Trump joining OPEC deal to violate the US law
"I don't think the new administration will join the OPEC & Non-OPEC deal. An oil production cap will help some of the shale oil producers in the United States but not all," Kamiar Mohaddes, a senior lecturer at the University of Cambridge’s Faculty of Economics, told Sputnik.
Although the six-month production cuts imposed on January 1 by OPEC members and 11 other producers including Russia would be helping major oil exporters to get higher revenues, oil prices would not grow over the mark of around $60 per barrel, which is the marginal cost for US shale oil producers, Mohaddes argued.
Moreover, the United States joining the oil curtailment deal would violate the US legislation passed to address oppressive business practices associated with cartels and oppressive monopolies, another expert noted.
"There is zero chance that the United States would join in an agreement to cut oil production. Such an agreement would be a violation of U.S. law, including the Sherman Antitrust Act and the Clayton Act," James Hamilton, a professor of Economics at University of California San Diego, said.
Trump's policy to encourage US firms to boost production
On the day of his inauguration, US President Donald Trump explicitly said the United States would be "committed to achieving energy independence from the OPEC cartel and any nations hostile" to the US interests, raising doubts the country would participate in the cartel’s efforts to stabilize the oil market and revive oil prices.

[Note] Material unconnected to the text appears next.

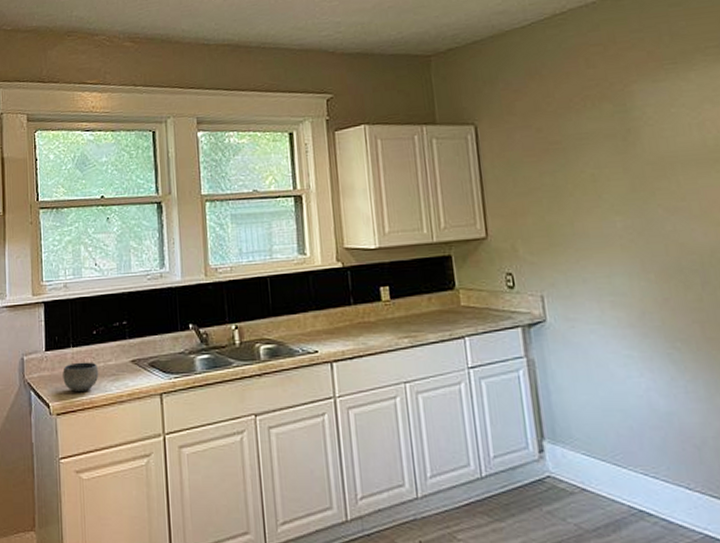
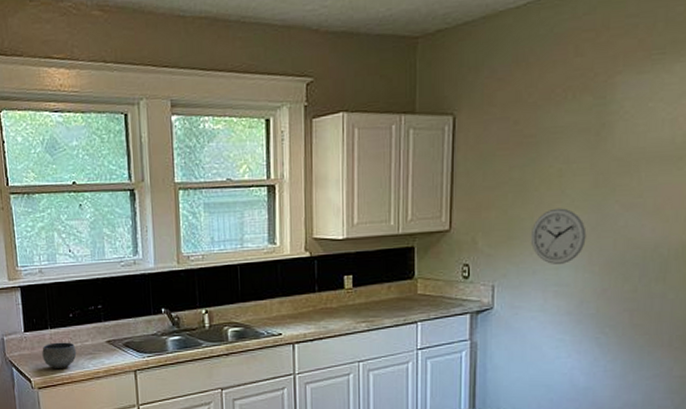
wall clock: none [573,213,635,272] -> present [530,208,587,264]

"President Trump's policy is likely to encourage more U.S. production by opening up federal properties. The one limiting factor on U.S. production will be whether firms can make a profit at current prices," Hamilton said.
"Many of these still have a hard time making a profit at $50 a barrel. The one area with the most promise of that appears to be the Permian in Texas," the US professor argued.
US government has little control over private market
While then President Barack Obama previously successfully lifted the ban on US exports of oil in late 2015, there’s little the federal government in Washington could do to encourage or limit the US oil production, Jim Krane, an expert in energy geopolitics, told Sputnik.
"The Trump administration has very little say in how much oil is produced in the United States. There are thousands of companies operating in the US oil sector, and most of the underground reserves of oil and gas are privately owned. Production decisions are made by private investors on the financial merits of the day," Krane, who works at Rice University's Baker Institute in Houston, explained.
As the United States has a wide range of interconnected regulations and market systems in place of the comprehensive long-term energy policy, Trump is currently focused on implementing "An America First Energy Plan," as titled by the White House, rather than joining the OPEC oil curtailment deal.